Wednesday, December 7, 2022

The Menu

Smoking murders your palate, wouldbe gourmand Tyler advises date Margot in the film’s first scene, as they prepare to leave for the special $1,250/plate dinner on a remote island. Haute cuisine here also kills.

Margot is a last-minute replacement for the woman Tyler originally booked for the dinner. Her arrival disturbs the management because she doesn’t readily qualify for the master Chef Slowik’s intention: a burning Day of Judgment both for all the “Takers” who selfishly abuse humanity and nature and for all the “Givers” who abet them. With the rage of an Old Testament prophet Slowik plans to destroy the entire system, the evil and those who serve them. At least, the system on that island.

Because Margot does not belong on the 12-sinner guest list, for this precious Last Supper, Slowik allows her to choose whether to die among the Takers or among the Givers.  When she is tricked into radioing for outside help, Slowik demotes her to the Takers.
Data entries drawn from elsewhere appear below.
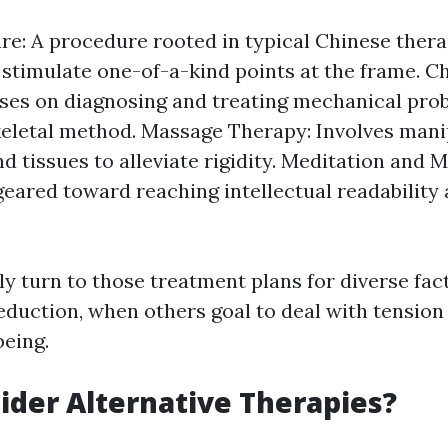
e: A procedure rooted in typical Chinese thera
 stimulate one-of-a-kind points at the frame. C
ses on diagnosing and treating mechanical pro
letal method. Massage Therapy: Involves mani
d tissues to alleviate rigidity. Meditation and M
geared toward reaching intellectual readability
ly turn to those treatment plans for diverse f
eduction, when others goal to deal with tension
eing.
der Alternative Therapies?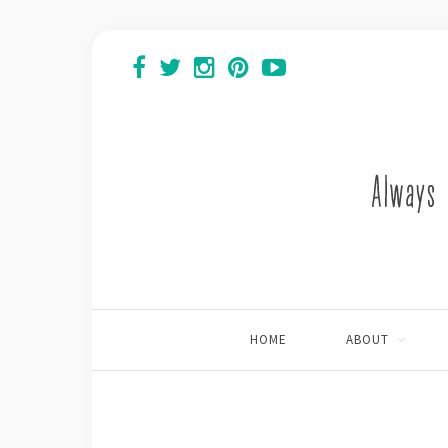
HOME
ABOUT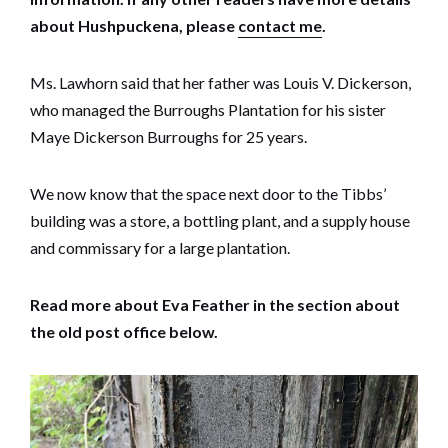
about Hushpuckena, please
contact me
.
Ms. Lawhorn said that her father was Louis V. Dickerson,
who managed the Burroughs Plantation for his sister
Maye Dickerson Burroughs for 25 years.
We now know that the space next door to the Tibbs’
building was a store, a bottling plant, and a supply house
and commissary for a large plantation.
Read more about Eva Feather in the section about
the old post office below.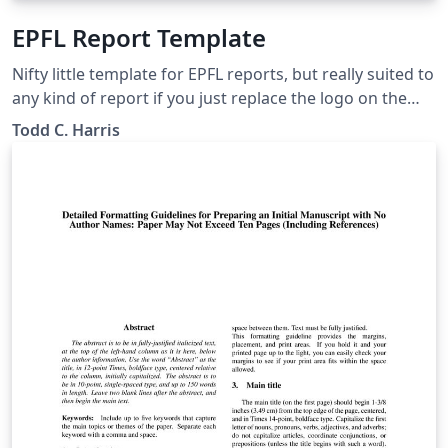
EPFL Report Template
Nifty little template for EPFL reports, but really suited to
any kind of report if you just replace the logo on the
title page. Set up so users can choose colours for
Todd C. Harris
chapter and section titles, as well as the floating box
environments and figure/table captions.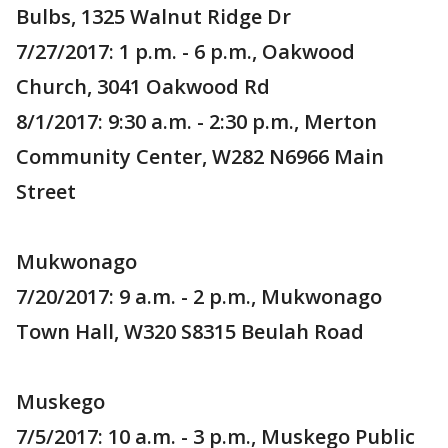
Bulbs, 1325 Walnut Ridge Dr
7/27/2017: 1 p.m. - 6 p.m., Oakwood
Church, 3041 Oakwood Rd
8/1/2017: 9:30 a.m. - 2:30 p.m., Merton
Community Center, W282 N6966 Main
Street
Mukwonago
7/20/2017: 9 a.m. - 2 p.m., Mukwonago
Town Hall, W320 S8315 Beulah Road
Muskego
7/5/2017: 10 a.m. - 3 p.m., Muskego Public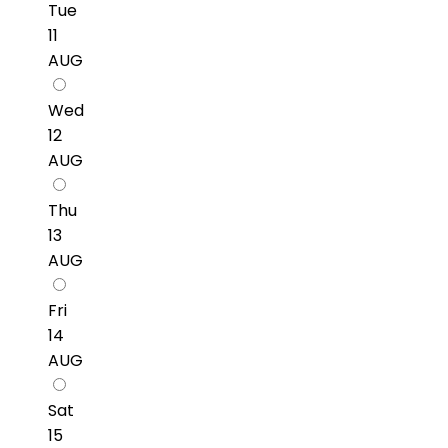
Tue
11
AUG
Wed
12
AUG
Thu
13
AUG
Fri
14
AUG
Sat
15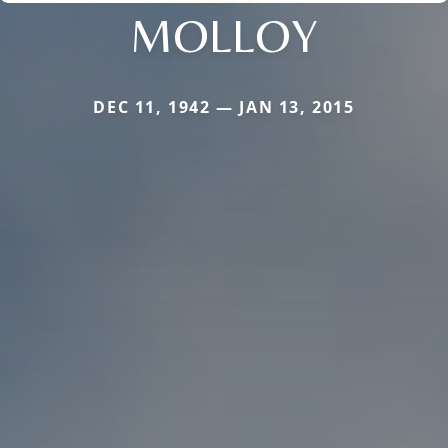
MOLLOY
DEC 11, 1942 — JAN 13, 2015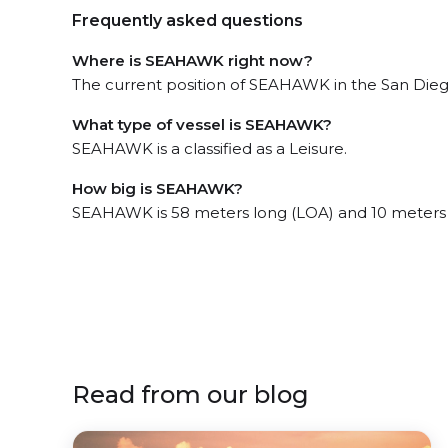
Frequently asked questions
Where is SEAHAWK right now?
The current position of SEAHAWK in the San Diego,
What type of vessel is SEAHAWK?
SEAHAWK is a classified as a Leisure.
How big is SEAHAWK?
SEAHAWK is 58 meters long (LOA) and 10 meters
Read from our blog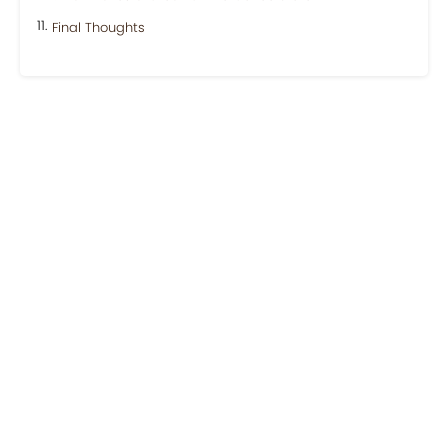
Final Thoughts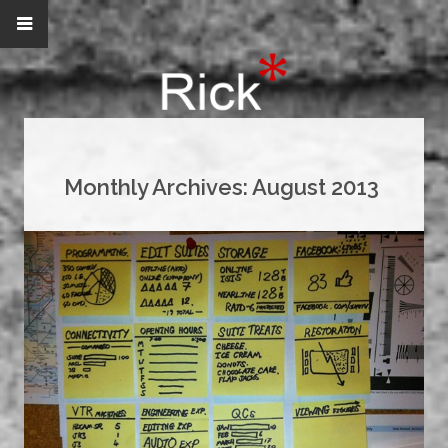
Monthly Archives:
August 2013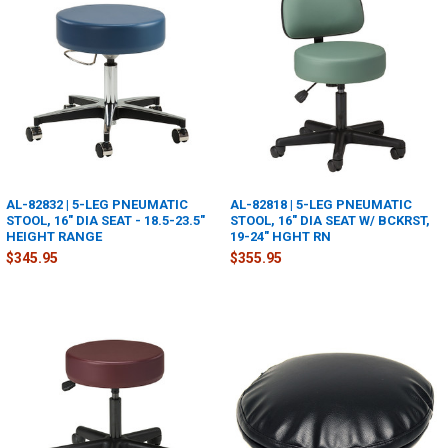
AL-82832 | 5-LEG PNEUMATIC
AL-82818 | 5-LEG PNEUMATIC
STOOL, 16" DIA SEAT - 18.5-23.5"
STOOL, 16" DIA SEAT W/ BCKRST,
HEIGHT RANGE
19-24" HGHT RN
$345.95
$355.95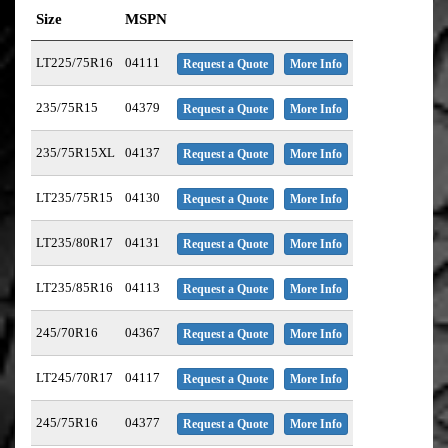
Size
MSPN
LT225/75R16
04111
Request a Quote
More Info
235/75R15
04379
Request a Quote
More Info
235/75R15XL
04137
Request a Quote
More Info
LT235/75R15
04130
Request a Quote
More Info
LT235/80R17
04131
Request a Quote
More Info
LT235/85R16
04113
Request a Quote
More Info
245/70R16
04367
Request a Quote
More Info
LT245/70R17
04117
Request a Quote
More Info
245/75R16
04377
Request a Quote
More Info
But Margot is radically unlike all the others. Unlike the suicidal Givers working the kitchen and the fortress, she has not sold her soul to the charismatic charlatan chef (an echo of Trump and the other populist false gods). Unlike the Takers, she comes from the service industries. Depending on serving others, she has learned how to protect herself and how to deal with unexpected threats. The servicers are not as helpless as the served, the self-servicers. 

Likelier an expensive escort than a waitress, Margot outsmarts the brilliant despot chef by slipping him out of his rigid pattern of behaviour into another one. He is locked into the routine of high concept absurdly specialist dishes, over which he asserts mortal authority. To escape Slowik she shifts him into another plot. By rejecting his food she challenges his manhood and authority. By ordering a prosaic cheeseburger she shifts him into another pattern of bahaviour. Powerful with his own menu, he’s helpless in her new script, her "menu." She requests a takeout box. When Chef Slowik provides that their new pattern of behaviour allows her to leave with it. 

The satire in this brilliant, harsh work cuts all ways. Except for Margot, all the other diners are demonstrably selfish and corrupt. One’s husband, dressed executive, is among Margot’s clients. His chopped-off finger is a euphemism, Another table seats men criminally associated with the island owner. A compromised highclass restaurant reviewer is with grovelling enabler. The famous movie star has such a rampaging ego he won’t let his PA quit. Slowik condemns her to die because she didn’t fund her Brown U degree with student loans. They all deserve to die, determines the master chef, who panders to their privilege with “meals” of absurd scarcity, pretentiousness and wastefulness.      

The customers are first disturbed when their tacos bear photos of their various guilts. Here they are supposed to eat what they are, not the minute refinement to which they aspire. The chef humiliates pretentious Tyler by letting him expose his own overblown claim to know cuisine. Tyler hangs himself, following the staff Chef wannabe Jeremy, who blows his brains. He wanted the Chef’s life but fell short so he makes himself a menu item. Not even the Chef’s death-in-life mother escape the moral anesthetizing, stupor and ultimate murder by her prize son. At last, a matricide on the menu not the mattress.

The Chef rails against the public vulgarization of “eating.” But his preciosity in addressing absurd “tastes” is an equivalent folly and abuse of nature. Appropriately, having presumed to a moral superiority for his aesthetic dedication of diet, the Chef and his robotized followers die with their target victims in a conflagration of Smores. The gourmands and their slaves burn away in treacly vulgarity, melting together.

The coincidence of this film’s release with Triangle of Sadness (see my blog) suggests a widening awareness of the growing abyss between the Takers and the Givers. Instead of yacht workers saving their helpless masters, though, here the system is so compromised that the Givers prove as selfless and suicidal as the Takers. They all perpetuate the system — and devote themselves to an amoral leader with far less character than charisma.  

“I told you we weren’t leaving,” asserts the smug movie star. Of course, he’s used to “living” in disaster/horror movie scripts. But his attempt to escape this one fails. More like his victims than he would believe, the Chef has reduced himself to a menu item, serving up his own integrity with every silly dish. While he is unable to revise or control his compulsions, our Margot does. She escapes that absurd, fatal menu by requesting the humble cheeseburger. She has the heart and intelligence to deploy it.